Work order 1
Rewrite the stored data entries with every "Hors ligne" swapped for "Offline" and nothing else changed. Leave the pictures out.

Document text
+ + + + + + +
For years the lazy answer was "just dump it in the uploads folder." That works until it doesn't. When you are running daily cron jobs that write hundreds of files, a flat uploads directory on shared hosting becomes a backup nightmare and a single point of failure. Moving binary assets behind an S3 API gives you versioning, lifecycle rules, and the ability to point a CDN at a bucket instead of your origin. That is the problem self-hosted object storage solves, and it is why the MinIO shutdown actually mattered to me rather than being abstract open-source drama.
+ + + + + + +
Work order 2
According to the text on self-hosted object storage, what does moving binary assets behind an S3 API give you?

Stored data entries
+ + + + + + +
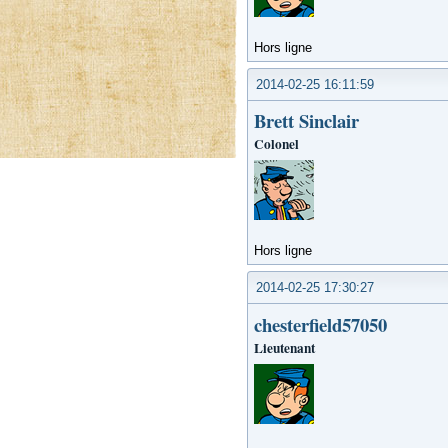
Hors ligne
2014-02-25 16:11:59
Brett Sinclair
Colonel
Hors ligne
2014-02-25 17:30:27
chesterfield57050
Lieutenant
+ + + + + + +
Problem solution 1
Offline
2014-02-25 16:11:59
Brett Sinclair
Colonel
Offline
2014-02-25 17:30:27
chesterfield57050
Lieutenant

Problem solution 2
Versioning, lifecycle rules, and the ability to point a CDN at a bucket instead of your origin.